#### Problem requirements
Using the records below, repeat exactly the lines from the one holding "right shoulder: (143, 412)" through the one holding "root of tail: (448, 290)", both ends included, and no others.

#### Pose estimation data

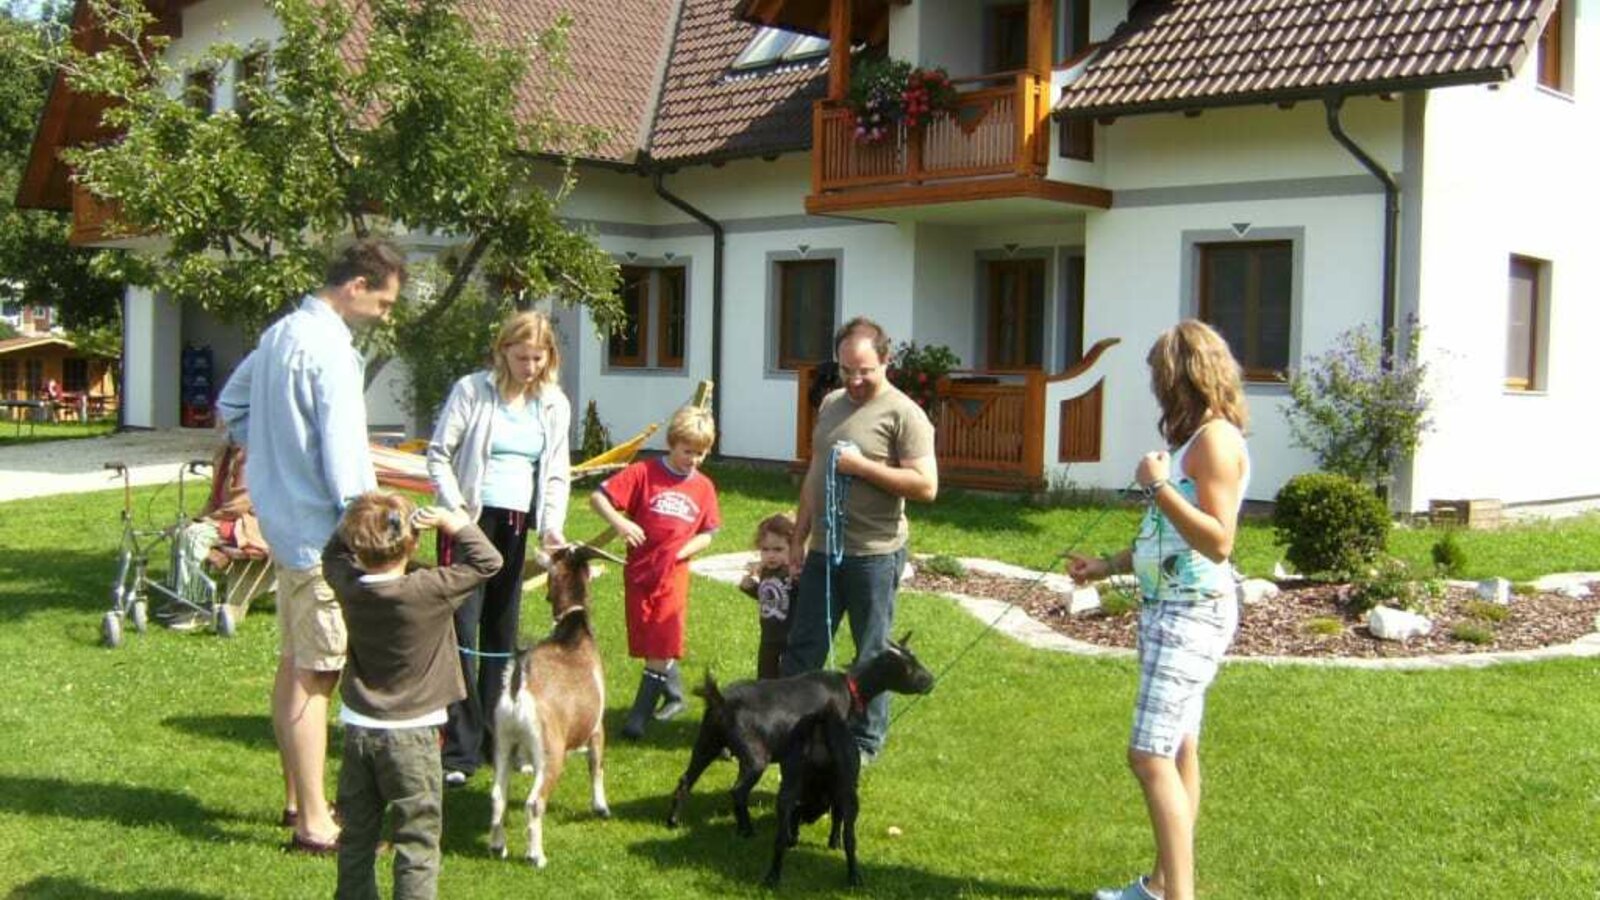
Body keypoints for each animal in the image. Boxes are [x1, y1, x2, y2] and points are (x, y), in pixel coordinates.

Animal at [486, 544, 617, 864]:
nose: (544, 547)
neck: (573, 632)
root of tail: (519, 686)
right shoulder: (597, 728)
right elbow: (596, 765)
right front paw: (601, 807)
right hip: (550, 754)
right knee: (534, 803)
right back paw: (536, 856)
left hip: (504, 743)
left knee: (497, 796)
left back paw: (498, 847)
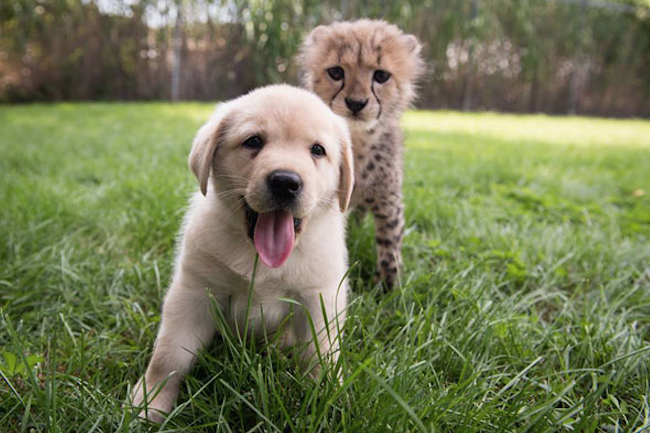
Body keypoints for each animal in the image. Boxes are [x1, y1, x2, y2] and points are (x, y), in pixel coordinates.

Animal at [130, 84, 352, 422]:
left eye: (317, 150)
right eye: (253, 141)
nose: (285, 182)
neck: (258, 256)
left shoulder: (319, 299)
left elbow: (321, 355)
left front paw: (327, 399)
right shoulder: (195, 292)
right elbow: (168, 356)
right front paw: (150, 401)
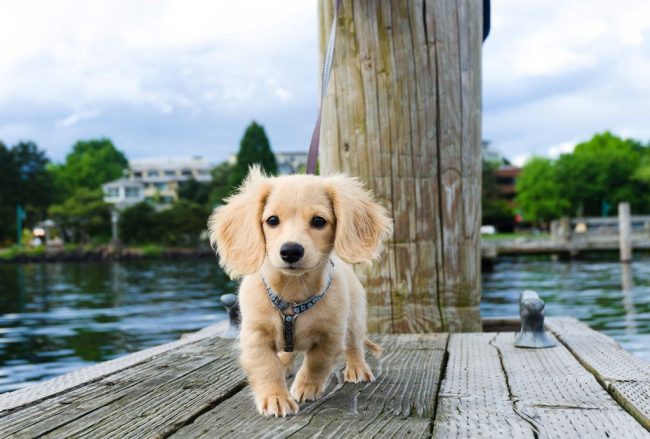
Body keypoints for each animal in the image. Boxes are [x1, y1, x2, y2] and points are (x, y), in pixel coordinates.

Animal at [208, 167, 390, 418]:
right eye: (272, 220)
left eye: (319, 221)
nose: (291, 251)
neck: (292, 295)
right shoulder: (255, 334)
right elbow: (266, 365)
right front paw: (275, 397)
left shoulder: (331, 335)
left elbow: (317, 363)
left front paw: (306, 387)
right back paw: (285, 364)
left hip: (354, 318)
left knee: (354, 344)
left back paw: (357, 368)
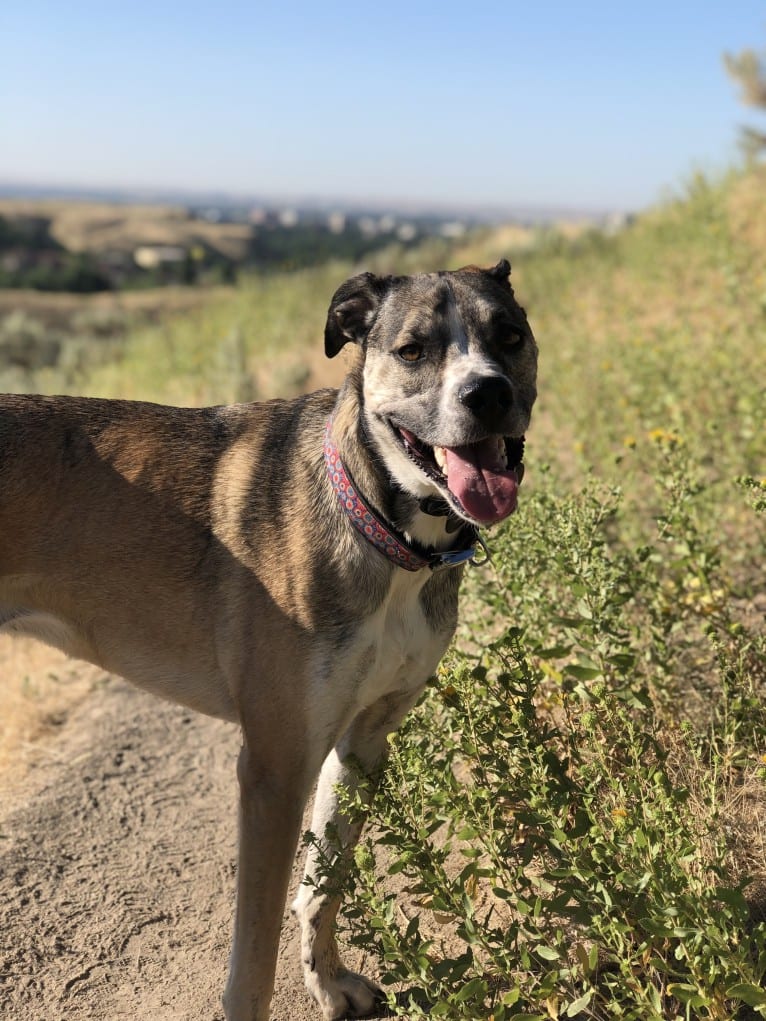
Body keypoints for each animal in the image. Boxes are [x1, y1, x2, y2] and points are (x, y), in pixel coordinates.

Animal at [0, 259, 539, 1016]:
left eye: (510, 336)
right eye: (413, 350)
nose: (488, 393)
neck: (382, 527)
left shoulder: (361, 741)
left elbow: (322, 885)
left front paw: (328, 980)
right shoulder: (273, 770)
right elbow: (253, 959)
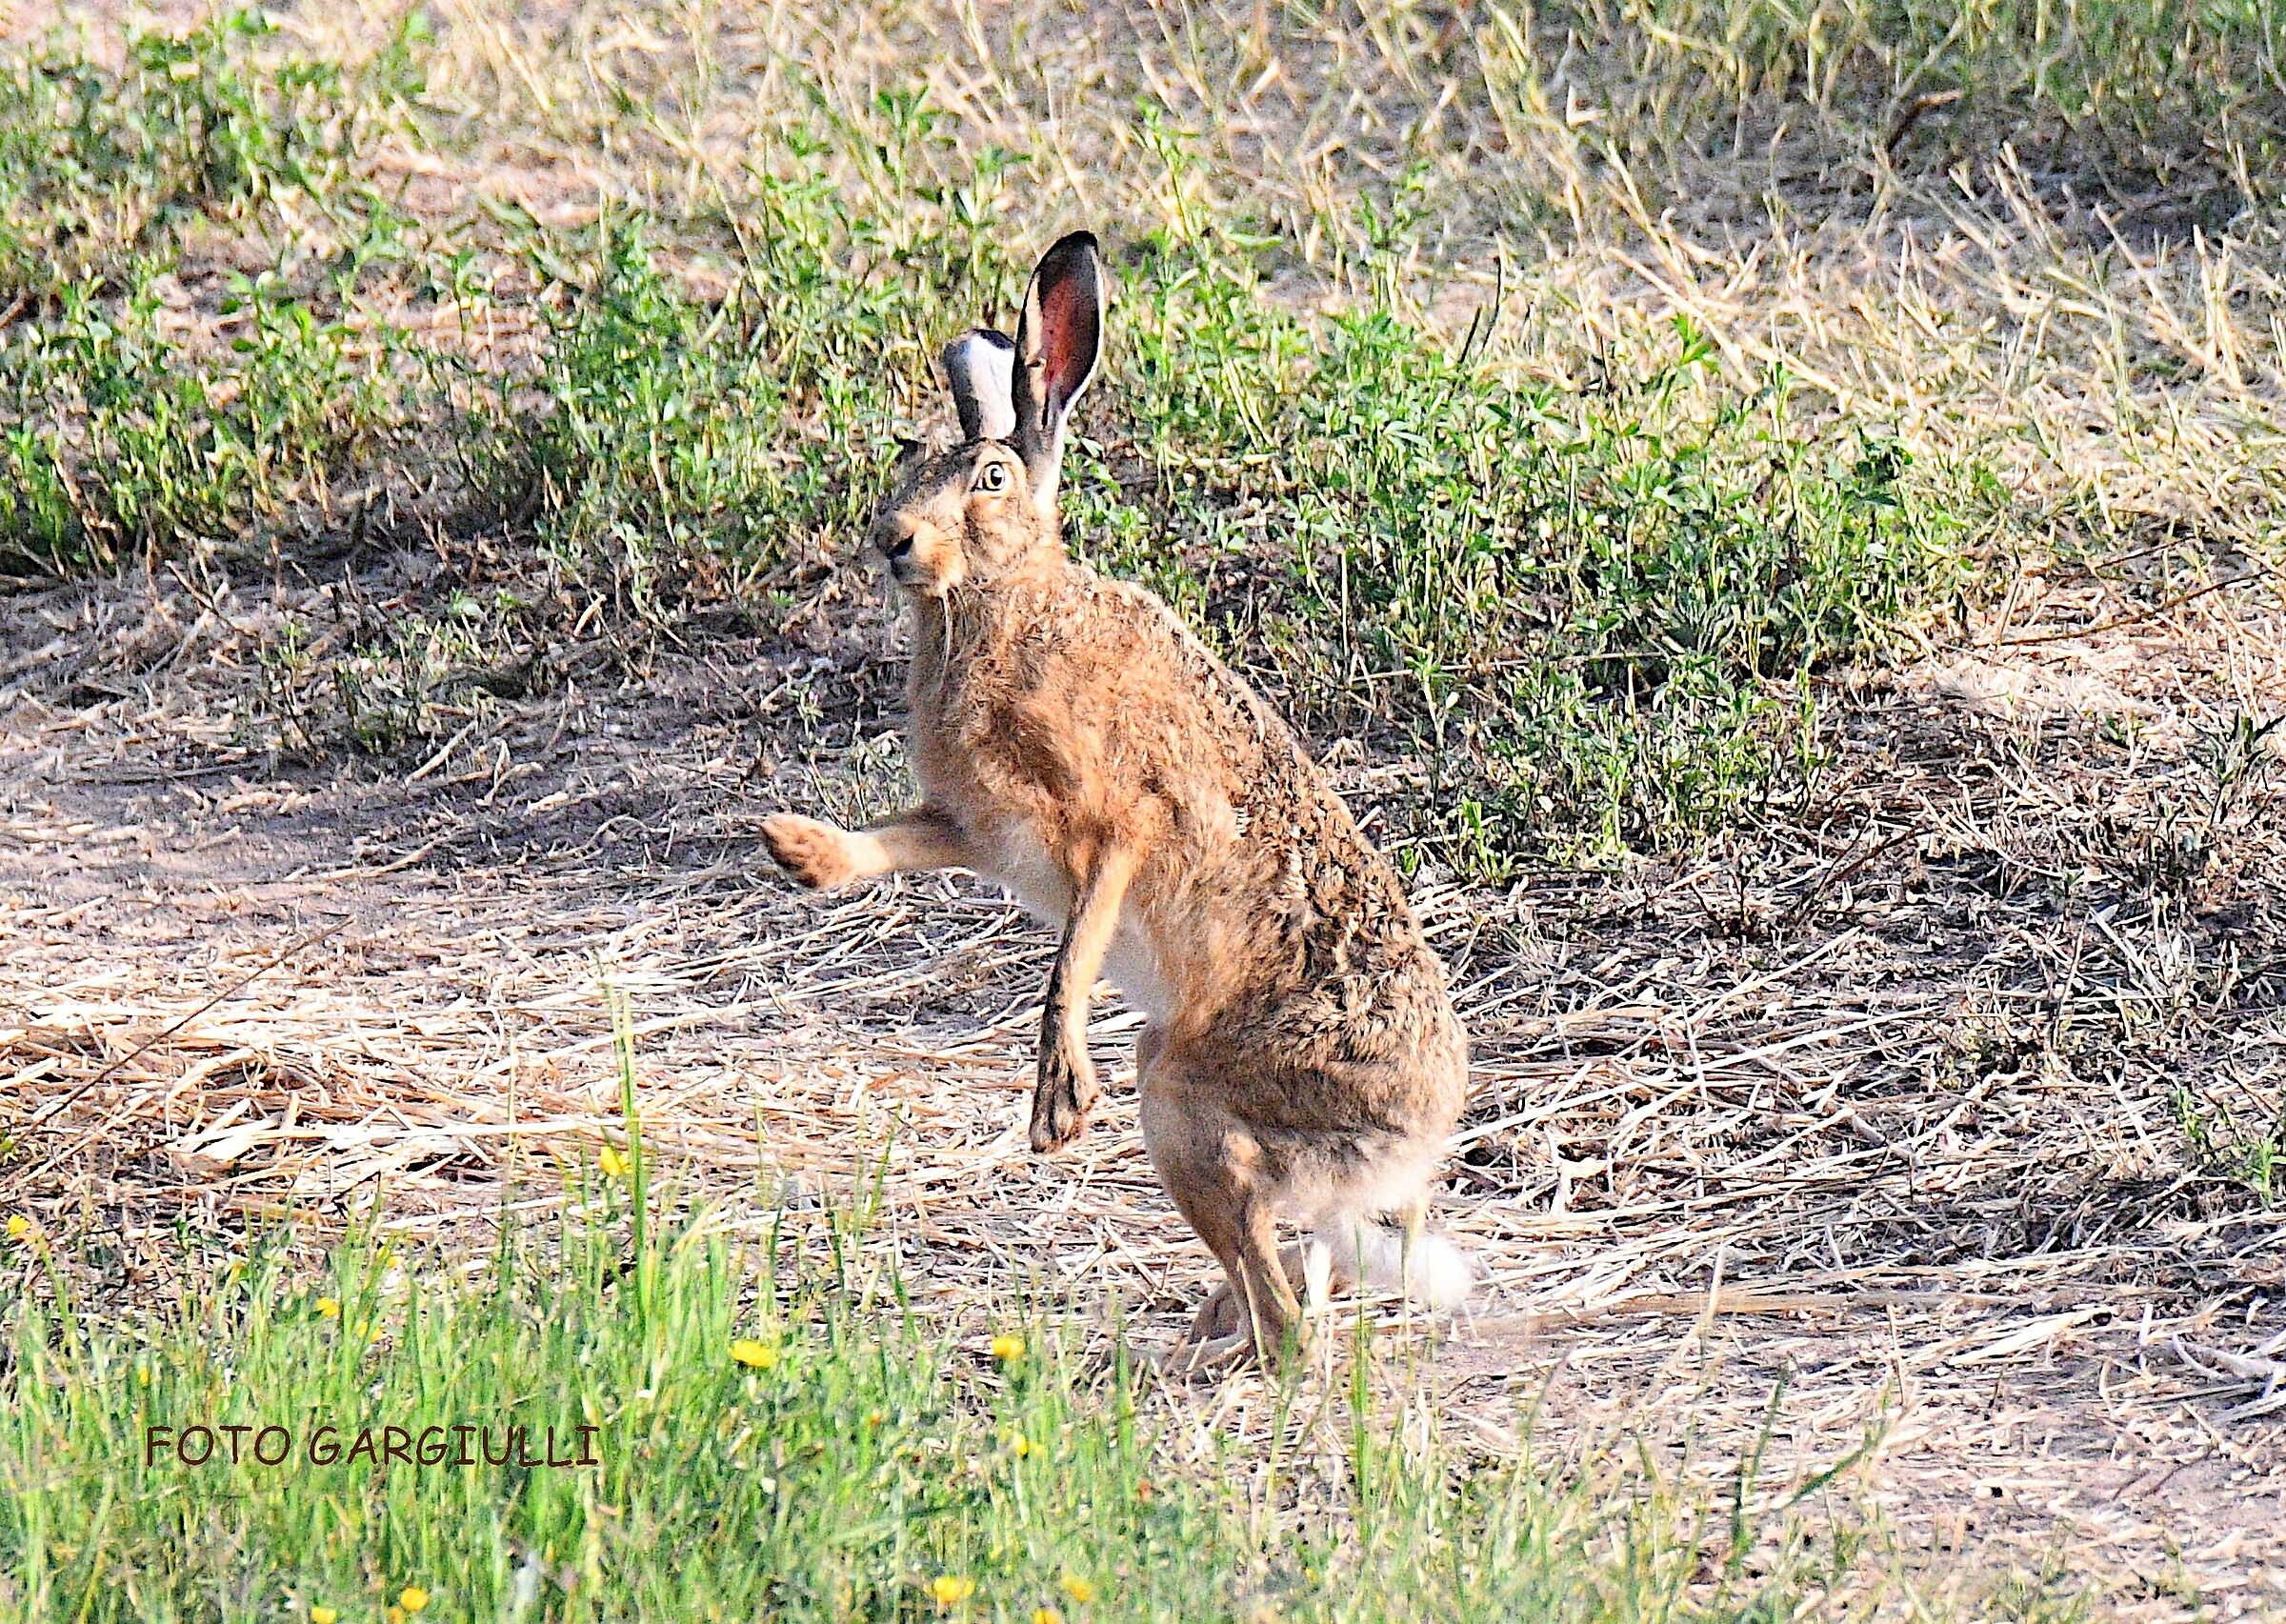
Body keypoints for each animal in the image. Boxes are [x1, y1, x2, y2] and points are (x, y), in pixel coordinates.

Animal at [760, 232, 1471, 1367]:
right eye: (907, 462)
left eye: (990, 478)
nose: (892, 540)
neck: (1004, 601)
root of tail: (1416, 1140)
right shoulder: (974, 829)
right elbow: (890, 845)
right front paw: (796, 848)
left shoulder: (1119, 821)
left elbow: (1074, 951)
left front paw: (1057, 1100)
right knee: (1282, 1269)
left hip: (1183, 1094)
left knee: (1283, 1304)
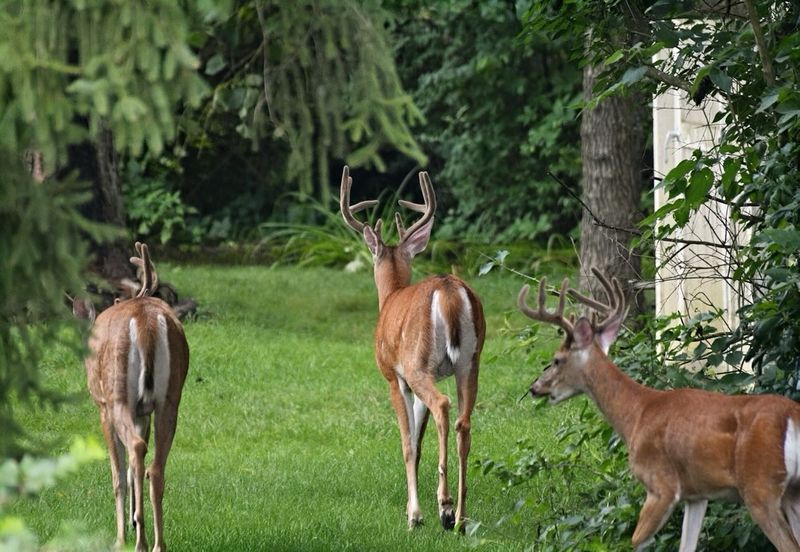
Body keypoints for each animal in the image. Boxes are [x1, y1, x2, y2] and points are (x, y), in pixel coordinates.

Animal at [72, 242, 189, 552]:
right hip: (170, 398)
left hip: (118, 394)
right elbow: (129, 471)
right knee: (154, 467)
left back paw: (133, 542)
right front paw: (136, 524)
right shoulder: (143, 412)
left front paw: (124, 532)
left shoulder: (102, 406)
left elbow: (117, 474)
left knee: (135, 449)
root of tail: (146, 320)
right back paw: (157, 543)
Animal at [339, 165, 486, 530]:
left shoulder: (394, 376)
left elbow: (407, 443)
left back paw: (445, 507)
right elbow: (418, 444)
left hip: (418, 362)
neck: (390, 296)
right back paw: (460, 517)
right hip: (470, 361)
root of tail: (448, 290)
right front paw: (416, 509)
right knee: (462, 421)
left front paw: (414, 515)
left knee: (443, 405)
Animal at [517, 267, 800, 552]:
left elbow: (637, 541)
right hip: (792, 492)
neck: (637, 413)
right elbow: (687, 545)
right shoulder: (697, 494)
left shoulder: (660, 484)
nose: (535, 387)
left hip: (760, 486)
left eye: (557, 360)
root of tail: (792, 416)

#### Completed task
right shoulder: (143, 412)
left front paw: (124, 532)
left shoulder: (102, 406)
left elbow: (117, 474)
left knee: (135, 449)
root of tail: (146, 320)
right back paw: (157, 543)
Animal at [339, 165, 486, 530]:
left shoulder: (394, 376)
left elbow: (407, 443)
left back paw: (445, 507)
right elbow: (418, 444)
left hip: (418, 362)
neck: (390, 296)
right back paw: (460, 517)
right hip: (470, 361)
root of tail: (448, 290)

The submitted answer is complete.